Data:
☆ ☆ ☆ ☆ ☆

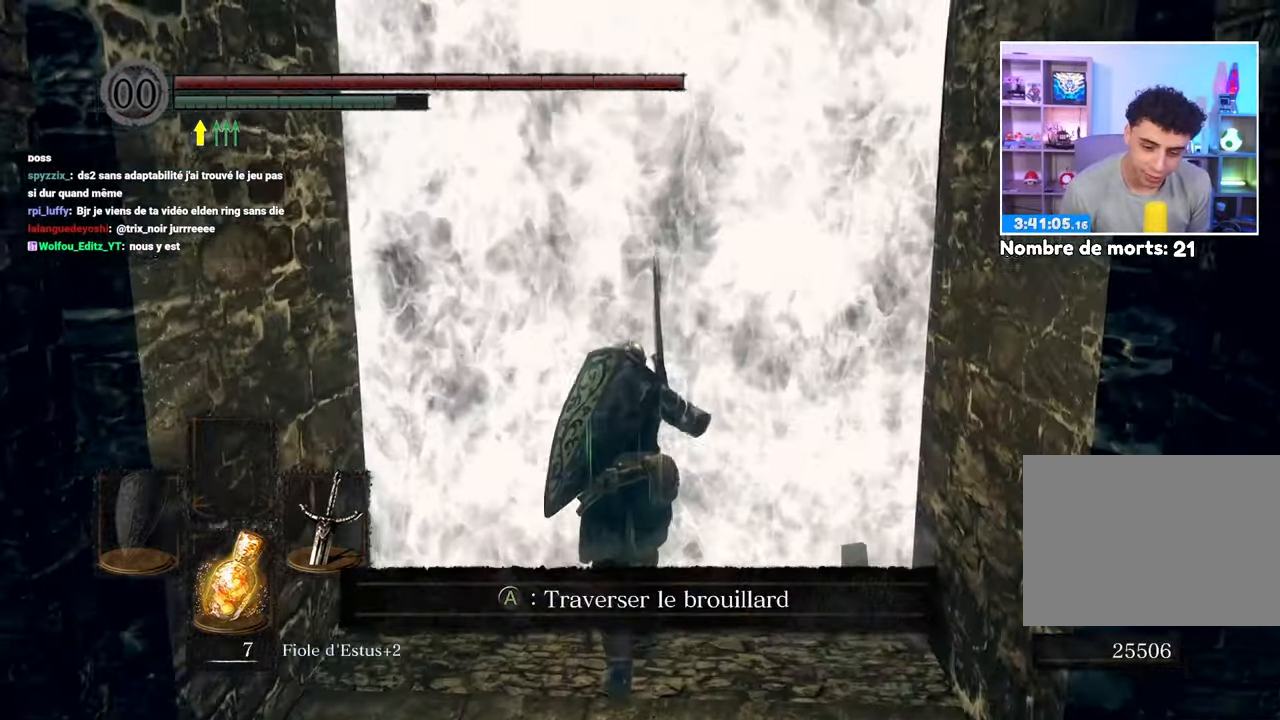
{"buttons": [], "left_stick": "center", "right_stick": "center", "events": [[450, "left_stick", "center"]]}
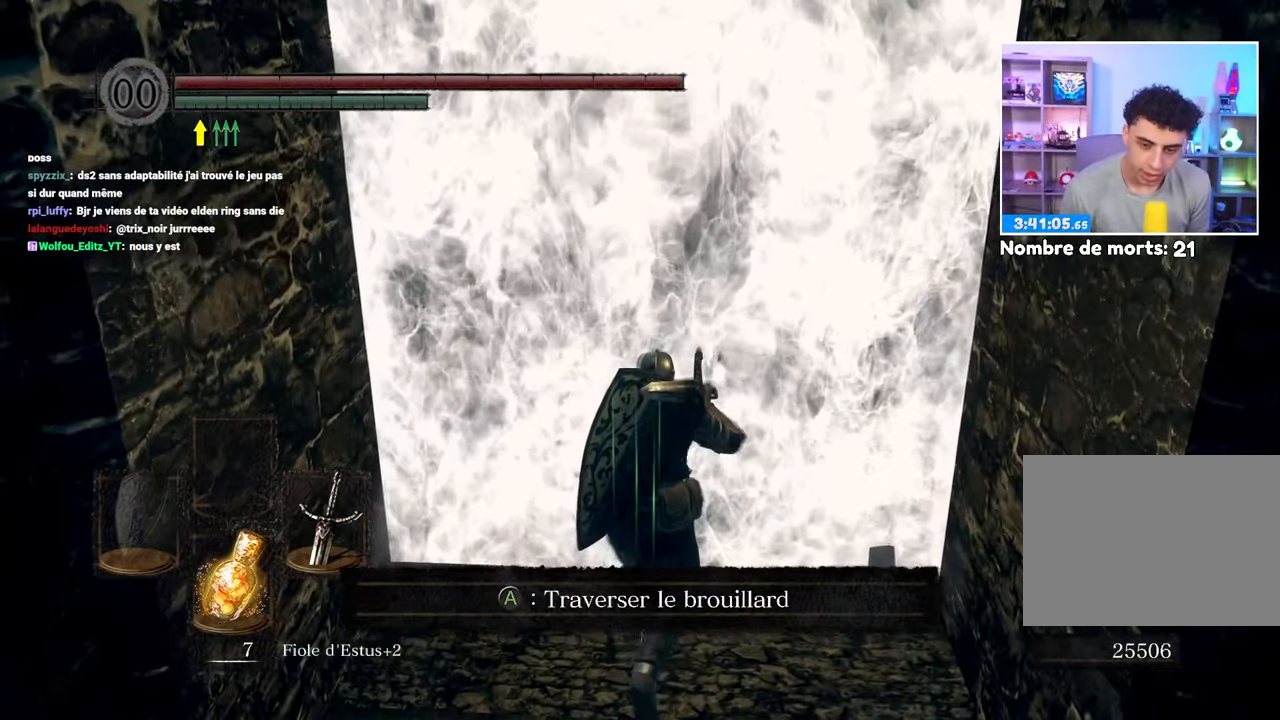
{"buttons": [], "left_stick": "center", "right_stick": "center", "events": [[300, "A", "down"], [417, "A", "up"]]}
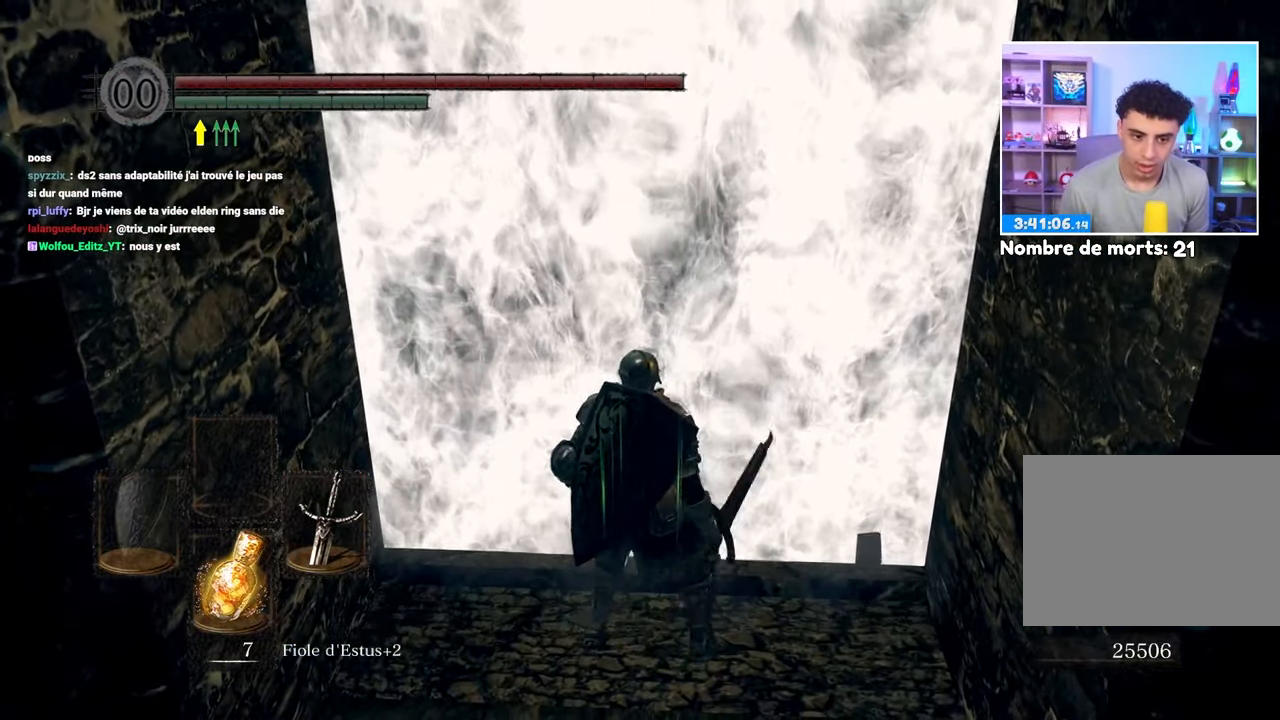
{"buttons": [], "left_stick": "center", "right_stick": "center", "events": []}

☆ ☆ ☆ ☆ ☆

Could you copy each line above exactly as written, minus any pictures?

{"buttons": [], "left_stick": "center", "right_stick": "center", "events": [[450, "left_stick", "center"]]}
{"buttons": [], "left_stick": "center", "right_stick": "center", "events": [[300, "A", "down"], [417, "A", "up"]]}
{"buttons": [], "left_stick": "center", "right_stick": "center", "events": []}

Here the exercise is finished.